The recently released 2015 National Military Strategy emphasizes the importance of globally integrated operations (GIO), a concept described in detail in the Capstone Concept for Joint Operations (CCJO): Joint Force 2020. It emphasizes that we must adapt to an increasingly complex and uncertain security environment, with multiple threats to our interests around the globe. To deal with this uncertainty it proposes an overarching concept, called Globally Integrated Operations, summarized as:
“This concept requires globally postured joint forces to quickly combine capabilities with itself and mission partners across domains, echelons, geographic boundaries, and organizational affiliations. These networks of forces and partners will form, evolve, dissolve, and reform in different arrangements in time and space with significantly greater fluidity than today’s Joint Force.” Sounds a lot like of Team of Teams.
I think the Team of Teams concept is a method to make these integrated operations possible, but only if conventional forces, legacy SOF organizations that are not currently as agile as Task Force, and civilian leaders in Defense and other interagency members are willing to change their management style. DOD’s management style in many ways still has one foot in the industrial age.

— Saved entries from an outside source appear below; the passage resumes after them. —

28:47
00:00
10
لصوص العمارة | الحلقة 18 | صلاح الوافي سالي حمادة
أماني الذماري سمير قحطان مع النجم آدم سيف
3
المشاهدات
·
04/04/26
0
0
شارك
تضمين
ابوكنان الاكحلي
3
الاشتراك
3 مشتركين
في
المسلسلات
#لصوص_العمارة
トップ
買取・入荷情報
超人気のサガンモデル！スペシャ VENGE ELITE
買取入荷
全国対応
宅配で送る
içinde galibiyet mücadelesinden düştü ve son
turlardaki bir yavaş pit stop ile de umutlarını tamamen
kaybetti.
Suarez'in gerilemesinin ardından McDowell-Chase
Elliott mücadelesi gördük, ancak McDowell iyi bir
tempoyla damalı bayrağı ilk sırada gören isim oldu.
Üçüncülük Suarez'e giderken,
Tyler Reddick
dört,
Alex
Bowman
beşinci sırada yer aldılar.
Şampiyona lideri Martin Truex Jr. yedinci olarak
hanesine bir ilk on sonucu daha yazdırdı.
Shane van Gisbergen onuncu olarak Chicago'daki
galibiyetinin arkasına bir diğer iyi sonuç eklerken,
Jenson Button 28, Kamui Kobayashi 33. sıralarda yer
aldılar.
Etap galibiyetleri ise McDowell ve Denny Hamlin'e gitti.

McChrystal writes that management, obviously current management systems, is one of the limiting factors in the quest of human progress.

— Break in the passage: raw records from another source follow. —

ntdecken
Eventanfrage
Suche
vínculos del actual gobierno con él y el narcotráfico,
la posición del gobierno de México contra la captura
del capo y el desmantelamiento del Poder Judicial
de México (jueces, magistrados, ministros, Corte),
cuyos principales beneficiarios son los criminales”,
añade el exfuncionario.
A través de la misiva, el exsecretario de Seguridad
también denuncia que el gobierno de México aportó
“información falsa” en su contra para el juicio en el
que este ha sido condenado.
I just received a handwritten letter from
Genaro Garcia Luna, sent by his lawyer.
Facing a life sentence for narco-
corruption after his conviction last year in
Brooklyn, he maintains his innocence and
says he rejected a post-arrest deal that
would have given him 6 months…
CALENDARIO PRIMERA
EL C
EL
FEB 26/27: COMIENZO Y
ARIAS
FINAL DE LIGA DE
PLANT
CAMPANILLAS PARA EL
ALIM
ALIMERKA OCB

While McChrystal hailed Winslow Taylor’s work on scientific management to increase production in the industrial age. It proved highly effective at enhancing production efficiency for execution of known and repeatable processes at scale. Now Taylor’s processes are part of the problem, because the real world is full of complex interdependencies, and linear management processes can’t force the complex to conform to the rules meant for the merely complicated.
It is not my intent to point out all the examples in Team of Teams on how they transformed the TF's structure and management. Rather I just want to use the book as a sag way on how management systems influence how we fight wars. If these systems don’t evolve with the time, they can become a considerable hindrance, and probably a more significant impact on our success than whether or not we get the latest jet fighter or tank.
Samuel J. Palmisano, the former CEO of IBM, discussed how the forces of globalization and new technologies have forced the business world to embrace new paradigms for conducting their operations to remain competitive. Hence, businesses are flatter and increasingly use lateral and vertical collaboration over top-down directive management. In fact, in many cases transformation of business processes is often more important than the product (read management) they produce or the services they provide to gain a competitive edge. The transformational power of management is hardly a new concept, the historian Michael Howard pointed out that the greatest military innovation of the 19th century was not technological, but the development of the general staff for managing the challenges of waging large scale war. Now we’re waging a global netwar, and need to consider a DOD wide change in management, not just for the TF.